Un grand nombre de strates constituent les tableaux. Elles résultent d’un long processus au cours duquel l’artiste procède à des opérations hétérogènes. La toile est travaillée au sol, sans châssis, mais également sur le mur. Liam Everett agit ainsi « sur » et « en face » d’elle. Ce positionnement double engage la prise de décision sur le terrain non seulement du visuel mais aussi de la physicalité ; il anticipe, et par là même induit d’emblée, le regard du spectateur, dispersé dans diverses directions, sollicité par de multiples interventions menées sans centre préétabli. En sus de l’application de la matière picturale, des protocoles d’effacement génèrent de permanents va-et-vient entre addition et soustraction. La peinture est également soumise à l’action abrasive des éléments naturels (soleil, vent), du sel et de l’alcool, qui perturbent la structure interne du tableau et confèrent aux surfaces des qualités à la fois réflectives et poreuses, tout en générant parfois de subtiles apparitions anthropomorphiques.

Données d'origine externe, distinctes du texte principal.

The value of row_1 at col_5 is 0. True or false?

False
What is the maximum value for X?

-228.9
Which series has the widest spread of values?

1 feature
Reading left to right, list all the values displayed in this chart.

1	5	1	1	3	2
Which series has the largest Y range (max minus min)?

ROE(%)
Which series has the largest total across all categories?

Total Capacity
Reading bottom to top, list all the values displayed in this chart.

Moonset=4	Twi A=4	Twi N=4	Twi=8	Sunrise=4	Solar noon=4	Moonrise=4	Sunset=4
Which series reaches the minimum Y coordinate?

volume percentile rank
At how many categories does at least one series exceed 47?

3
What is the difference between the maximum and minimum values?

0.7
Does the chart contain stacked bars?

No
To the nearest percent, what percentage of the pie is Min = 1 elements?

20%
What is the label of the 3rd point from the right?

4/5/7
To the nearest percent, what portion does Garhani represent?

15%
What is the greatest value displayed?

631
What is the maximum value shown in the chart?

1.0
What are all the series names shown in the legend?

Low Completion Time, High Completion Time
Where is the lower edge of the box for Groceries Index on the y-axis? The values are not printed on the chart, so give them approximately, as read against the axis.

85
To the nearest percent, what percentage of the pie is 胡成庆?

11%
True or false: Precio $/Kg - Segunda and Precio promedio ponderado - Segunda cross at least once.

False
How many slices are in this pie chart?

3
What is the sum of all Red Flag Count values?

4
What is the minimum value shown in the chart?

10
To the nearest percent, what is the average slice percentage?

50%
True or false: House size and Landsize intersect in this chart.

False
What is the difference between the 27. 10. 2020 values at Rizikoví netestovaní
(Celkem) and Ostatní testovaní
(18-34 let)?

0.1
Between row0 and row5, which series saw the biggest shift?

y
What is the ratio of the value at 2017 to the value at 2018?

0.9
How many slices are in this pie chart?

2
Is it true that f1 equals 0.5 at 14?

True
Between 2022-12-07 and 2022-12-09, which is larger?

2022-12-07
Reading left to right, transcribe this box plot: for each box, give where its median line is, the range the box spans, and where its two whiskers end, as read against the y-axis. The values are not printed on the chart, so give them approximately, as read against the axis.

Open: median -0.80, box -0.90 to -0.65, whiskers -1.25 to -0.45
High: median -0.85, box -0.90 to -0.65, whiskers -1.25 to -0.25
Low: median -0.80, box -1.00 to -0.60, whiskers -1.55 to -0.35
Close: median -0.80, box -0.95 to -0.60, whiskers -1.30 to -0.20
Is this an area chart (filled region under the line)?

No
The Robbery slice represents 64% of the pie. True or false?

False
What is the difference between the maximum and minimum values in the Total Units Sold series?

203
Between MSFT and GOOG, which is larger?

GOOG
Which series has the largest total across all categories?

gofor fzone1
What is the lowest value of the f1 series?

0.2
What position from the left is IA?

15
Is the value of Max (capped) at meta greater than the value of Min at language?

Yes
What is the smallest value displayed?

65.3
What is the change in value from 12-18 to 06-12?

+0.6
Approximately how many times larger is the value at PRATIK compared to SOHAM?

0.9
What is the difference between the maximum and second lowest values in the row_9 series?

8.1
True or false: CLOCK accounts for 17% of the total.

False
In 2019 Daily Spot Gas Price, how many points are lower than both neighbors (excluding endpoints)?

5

De dimensions plus réduites, les tableaux de la série des Mask Paintings (peintures-masque) résultent quant à eux d’impressions sur vinyl contrecollé sur des panneaux de bois. Les oeuvres sont directement exposées à la lumière du soleil, et l’artiste applique jusqu’à trente couches d’un fin lavis de vernis qu’il s’emploie à effacer par intermittences. Leurs sous-titres (Helvine, Tinzenite…) sont empruntés au répertoire de la minéralogie. Le motif récurrent d’une grille enclot la composition, mais il laisse toutefois entrevoir, à la manière d’une claustra ou d’un moucharabieh oriental, les strates empilées qui mènent le regard vers un intérieur du tableau.

En fait, Liam Everett a voulu, à travers ces nouvelles séries d’oeuvres, pousser dans ses retranchements le concept moderniste de « bidimensionalité ». Cette dernière « filtre » en quelque sorte la lumière et l’air afin qu’ils affleurent à la surface du tableau. Elle entrave en premier lieu la divulgation du long chemin parcouru par l’artiste au cours d’opérations quasi alchimiques ; mais dans le même temps, les effets de transparence ouvrent sur une profondeur qui permet de reconstituer la « vie » de l’oeuvre. Le terme de vie paraît tout à fait adéquat, tant les tableaux paraissent vivants et le processus encore en devenir : « Je suis vraiment intéressé par la possibilité qu’une oeuvre demeure toujours “au travail”, plutôt qu’elle ait été définitivement “travaillée” , déclare l’artiste.